▶ **Exercise brief**
Copy each of the items below word for word, with no changes.

▶ **Material provided**
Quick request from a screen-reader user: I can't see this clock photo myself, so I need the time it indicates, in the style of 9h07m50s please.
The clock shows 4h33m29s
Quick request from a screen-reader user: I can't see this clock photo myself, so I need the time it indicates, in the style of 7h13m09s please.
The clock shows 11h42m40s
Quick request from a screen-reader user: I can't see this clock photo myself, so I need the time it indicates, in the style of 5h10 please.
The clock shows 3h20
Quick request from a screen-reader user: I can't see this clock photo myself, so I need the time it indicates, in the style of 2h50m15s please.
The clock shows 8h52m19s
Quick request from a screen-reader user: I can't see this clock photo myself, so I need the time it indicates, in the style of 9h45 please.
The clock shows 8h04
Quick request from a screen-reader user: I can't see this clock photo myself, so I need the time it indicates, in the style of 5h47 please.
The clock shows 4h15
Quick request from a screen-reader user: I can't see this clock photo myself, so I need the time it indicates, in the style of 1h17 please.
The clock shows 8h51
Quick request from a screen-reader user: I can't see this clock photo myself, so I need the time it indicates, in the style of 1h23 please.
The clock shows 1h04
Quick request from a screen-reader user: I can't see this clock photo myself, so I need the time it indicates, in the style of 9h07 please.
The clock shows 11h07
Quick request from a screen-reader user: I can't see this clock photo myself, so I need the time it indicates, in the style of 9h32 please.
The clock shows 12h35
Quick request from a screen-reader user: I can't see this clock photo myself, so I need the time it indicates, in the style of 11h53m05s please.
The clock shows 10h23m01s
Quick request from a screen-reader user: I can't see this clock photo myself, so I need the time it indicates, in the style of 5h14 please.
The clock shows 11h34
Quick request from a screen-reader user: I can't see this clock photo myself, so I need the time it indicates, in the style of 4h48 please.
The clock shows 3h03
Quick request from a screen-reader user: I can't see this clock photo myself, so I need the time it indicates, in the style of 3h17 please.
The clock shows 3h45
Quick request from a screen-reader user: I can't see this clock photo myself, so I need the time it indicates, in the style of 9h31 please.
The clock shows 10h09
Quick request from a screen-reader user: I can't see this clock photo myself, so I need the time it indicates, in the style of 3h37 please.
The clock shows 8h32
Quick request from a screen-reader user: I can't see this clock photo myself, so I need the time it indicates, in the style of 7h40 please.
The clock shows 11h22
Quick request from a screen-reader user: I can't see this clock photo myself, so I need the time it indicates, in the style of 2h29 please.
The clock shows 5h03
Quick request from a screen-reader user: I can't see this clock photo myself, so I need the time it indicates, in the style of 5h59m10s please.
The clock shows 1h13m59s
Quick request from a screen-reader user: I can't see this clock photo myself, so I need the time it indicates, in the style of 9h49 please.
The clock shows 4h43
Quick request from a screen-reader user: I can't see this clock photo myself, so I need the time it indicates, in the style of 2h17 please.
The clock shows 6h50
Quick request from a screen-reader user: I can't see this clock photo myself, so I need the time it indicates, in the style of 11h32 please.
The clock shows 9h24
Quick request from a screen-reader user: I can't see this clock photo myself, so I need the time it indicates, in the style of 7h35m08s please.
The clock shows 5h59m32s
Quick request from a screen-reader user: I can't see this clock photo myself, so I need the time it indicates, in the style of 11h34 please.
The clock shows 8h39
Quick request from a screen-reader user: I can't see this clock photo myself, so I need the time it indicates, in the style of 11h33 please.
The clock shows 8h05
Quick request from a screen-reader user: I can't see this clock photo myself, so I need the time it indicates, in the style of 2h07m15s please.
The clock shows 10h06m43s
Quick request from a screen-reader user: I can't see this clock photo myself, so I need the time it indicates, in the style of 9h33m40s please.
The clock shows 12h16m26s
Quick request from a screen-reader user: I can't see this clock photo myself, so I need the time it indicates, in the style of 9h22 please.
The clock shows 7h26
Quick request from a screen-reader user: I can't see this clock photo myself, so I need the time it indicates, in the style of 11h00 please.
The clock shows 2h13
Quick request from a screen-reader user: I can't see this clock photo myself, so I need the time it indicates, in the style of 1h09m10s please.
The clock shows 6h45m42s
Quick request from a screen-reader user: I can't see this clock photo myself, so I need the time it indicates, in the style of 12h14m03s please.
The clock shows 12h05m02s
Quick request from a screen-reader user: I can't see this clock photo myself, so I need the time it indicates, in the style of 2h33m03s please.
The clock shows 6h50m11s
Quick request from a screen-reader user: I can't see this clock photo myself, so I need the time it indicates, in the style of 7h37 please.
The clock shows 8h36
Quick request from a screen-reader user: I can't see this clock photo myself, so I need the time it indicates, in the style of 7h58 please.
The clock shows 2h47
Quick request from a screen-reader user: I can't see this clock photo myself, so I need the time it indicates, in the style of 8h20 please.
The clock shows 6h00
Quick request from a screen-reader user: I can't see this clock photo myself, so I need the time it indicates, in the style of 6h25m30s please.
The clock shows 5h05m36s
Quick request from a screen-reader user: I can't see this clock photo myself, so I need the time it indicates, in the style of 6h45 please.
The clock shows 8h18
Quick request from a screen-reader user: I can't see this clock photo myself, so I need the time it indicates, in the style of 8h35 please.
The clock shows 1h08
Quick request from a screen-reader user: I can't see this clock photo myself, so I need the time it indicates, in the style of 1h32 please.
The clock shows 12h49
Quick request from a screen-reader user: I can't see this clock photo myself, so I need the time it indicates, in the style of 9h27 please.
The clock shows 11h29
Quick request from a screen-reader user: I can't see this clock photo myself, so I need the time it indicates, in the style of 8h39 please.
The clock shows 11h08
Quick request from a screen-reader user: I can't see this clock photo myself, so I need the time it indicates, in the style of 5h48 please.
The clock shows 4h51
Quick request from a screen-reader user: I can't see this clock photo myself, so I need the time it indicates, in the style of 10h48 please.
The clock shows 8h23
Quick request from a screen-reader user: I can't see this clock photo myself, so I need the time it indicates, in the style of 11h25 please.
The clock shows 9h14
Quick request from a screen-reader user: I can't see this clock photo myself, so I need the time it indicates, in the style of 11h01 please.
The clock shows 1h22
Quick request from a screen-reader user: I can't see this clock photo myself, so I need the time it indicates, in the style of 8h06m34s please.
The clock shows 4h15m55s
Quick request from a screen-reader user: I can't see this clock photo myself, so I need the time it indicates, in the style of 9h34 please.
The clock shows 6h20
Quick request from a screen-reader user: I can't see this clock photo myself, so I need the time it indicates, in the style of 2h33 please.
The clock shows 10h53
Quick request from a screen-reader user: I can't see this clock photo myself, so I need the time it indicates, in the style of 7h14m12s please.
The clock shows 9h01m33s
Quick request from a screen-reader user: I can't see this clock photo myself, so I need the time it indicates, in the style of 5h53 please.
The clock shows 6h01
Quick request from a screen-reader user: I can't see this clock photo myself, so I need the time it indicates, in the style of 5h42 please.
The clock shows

▶ **Exercise result**
Quick request from a screen-reader user: I can't see this clock photo myself, so I need the time it indicates, in the style of 9h07m50s please.
The clock shows 4h33m29s
Quick request from a screen-reader user: I can't see this clock photo myself, so I need the time it indicates, in the style of 7h13m09s please.
The clock shows 11h42m40s
Quick request from a screen-reader user: I can't see this clock photo myself, so I need the time it indicates, in the style of 5h10 please.
The clock shows 3h20
Quick request from a screen-reader user: I can't see this clock photo myself, so I need the time it indicates, in the style of 2h50m15s please.
The clock shows 8h52m19s
Quick request from a screen-reader user: I can't see this clock photo myself, so I need the time it indicates, in the style of 9h45 please.
The clock shows 8h04
Quick request from a screen-reader user: I can't see this clock photo myself, so I need the time it indicates, in the style of 5h47 please.
The clock shows 4h15
Quick request from a screen-reader user: I can't see this clock photo myself, so I need the time it indicates, in the style of 1h17 please.
The clock shows 8h51
Quick request from a screen-reader user: I can't see this clock photo myself, so I need the time it indicates, in the style of 1h23 please.
The clock shows 1h04
Quick request from a screen-reader user: I can't see this clock photo myself, so I need the time it indicates, in the style of 9h07 please.
The clock shows 11h07
Quick request from a screen-reader user: I can't see this clock photo myself, so I need the time it indicates, in the style of 9h32 please.
The clock shows 12h35
Quick request from a screen-reader user: I can't see this clock photo myself, so I need the time it indicates, in the style of 11h53m05s please.
The clock shows 10h23m01s
Quick request from a screen-reader user: I can't see this clock photo myself, so I need the time it indicates, in the style of 5h14 please.
The clock shows 11h34
Quick request from a screen-reader user: I can't see this clock photo myself, so I need the time it indicates, in the style of 4h48 please.
The clock shows 3h03
Quick request from a screen-reader user: I can't see this clock photo myself, so I need the time it indicates, in the style of 3h17 please.
The clock shows 3h45
Quick request from a screen-reader user: I can't see this clock photo myself, so I need the time it indicates, in the style of 9h31 please.
The clock shows 10h09
Quick request from a screen-reader user: I can't see this clock photo myself, so I need the time it indicates, in the style of 3h37 please.
The clock shows 8h32
Quick request from a screen-reader user: I can't see this clock photo myself, so I need the time it indicates, in the style of 7h40 please.
The clock shows 11h22
Quick request from a screen-reader user: I can't see this clock photo myself, so I need the time it indicates, in the style of 2h29 please.
The clock shows 5h03
Quick request from a screen-reader user: I can't see this clock photo myself, so I need the time it indicates, in the style of 5h59m10s please.
The clock shows 1h13m59s
Quick request from a screen-reader user: I can't see this clock photo myself, so I need the time it indicates, in the style of 9h49 please.
The clock shows 4h43
Quick request from a screen-reader user: I can't see this clock photo myself, so I need the time it indicates, in the style of 2h17 please.
The clock shows 6h50
Quick request from a screen-reader user: I can't see this clock photo myself, so I need the time it indicates, in the style of 11h32 please.
The clock shows 9h24
Quick request from a screen-reader user: I can't see this clock photo myself, so I need the time it indicates, in the style of 7h35m08s please.
The clock shows 5h59m32s
Quick request from a screen-reader user: I can't see this clock photo myself, so I need the time it indicates, in the style of 11h34 please.
The clock shows 8h39
Quick request from a screen-reader user: I can't see this clock photo myself, so I need the time it indicates, in the style of 11h33 please.
The clock shows 8h05
Quick request from a screen-reader user: I can't see this clock photo myself, so I need the time it indicates, in the style of 2h07m15s please.
The clock shows 10h06m43s
Quick request from a screen-reader user: I can't see this clock photo myself, so I need the time it indicates, in the style of 9h33m40s please.
The clock shows 12h16m26s
Quick request from a screen-reader user: I can't see this clock photo myself, so I need the time it indicates, in the style of 9h22 please.
The clock shows 7h26
Quick request from a screen-reader user: I can't see this clock photo myself, so I need the time it indicates, in the style of 11h00 please.
The clock shows 2h13
Quick request from a screen-reader user: I can't see this clock photo myself, so I need the time it indicates, in the style of 1h09m10s please.
The clock shows 6h45m42s
Quick request from a screen-reader user: I can't see this clock photo myself, so I need the time it indicates, in the style of 12h14m03s please.
The clock shows 12h05m02s
Quick request from a screen-reader user: I can't see this clock photo myself, so I need the time it indicates, in the style of 2h33m03s please.
The clock shows 6h50m11s
Quick request from a screen-reader user: I can't see this clock photo myself, so I need the time it indicates, in the style of 7h37 please.
The clock shows 8h36
Quick request from a screen-reader user: I can't see this clock photo myself, so I need the time it indicates, in the style of 7h58 please.
The clock shows 2h47
Quick request from a screen-reader user: I can't see this clock photo myself, so I need the time it indicates, in the style of 8h20 please.
The clock shows 6h00
Quick request from a screen-reader user: I can't see this clock photo myself, so I need the time it indicates, in the style of 6h25m30s please.
The clock shows 5h05m36s
Quick request from a screen-reader user: I can't see this clock photo myself, so I need the time it indicates, in the style of 6h45 please.
The clock shows 8h18
Quick request from a screen-reader user: I can't see this clock photo myself, so I need the time it indicates, in the style of 8h35 please.
The clock shows 1h08
Quick request from a screen-reader user: I can't see this clock photo myself, so I need the time it indicates, in the style of 1h32 please.
The clock shows 12h49
Quick request from a screen-reader user: I can't see this clock photo myself, so I need the time it indicates, in the style of 9h27 please.
The clock shows 11h29
Quick request from a screen-reader user: I can't see this clock photo myself, so I need the time it indicates, in the style of 8h39 please.
The clock shows 11h08
Quick request from a screen-reader user: I can't see this clock photo myself, so I need the time it indicates, in the style of 5h48 please.
The clock shows 4h51
Quick request from a screen-reader user: I can't see this clock photo myself, so I need the time it indicates, in the style of 10h48 please.
The clock shows 8h23
Quick request from a screen-reader user: I can't see this clock photo myself, so I need the time it indicates, in the style of 11h25 please.
The clock shows 9h14
Quick request from a screen-reader user: I can't see this clock photo myself, so I need the time it indicates, in the style of 11h01 please.
The clock shows 1h22
Quick request from a screen-reader user: I can't see this clock photo myself, so I need the time it indicates, in the style of 8h06m34s please.
The clock shows 4h15m55s
Quick request from a screen-reader user: I can't see this clock photo myself, so I need the time it indicates, in the style of 9h34 please.
The clock shows 6h20
Quick request from a screen-reader user: I can't see this clock photo myself, so I need the time it indicates, in the style of 2h33 please.
The clock shows 10h53
Quick request from a screen-reader user: I can't see this clock photo myself, so I need the time it indicates, in the style of 7h14m12s please.
The clock shows 9h01m33s
Quick request from a screen-reader user: I can't see this clock photo myself, so I need the time it indicates, in the style of 5h53 please.
The clock shows 6h01
Quick request from a screen-reader user: I can't see this clock photo myself, so I need the time it indicates, in the style of 5h42 please.
The clock shows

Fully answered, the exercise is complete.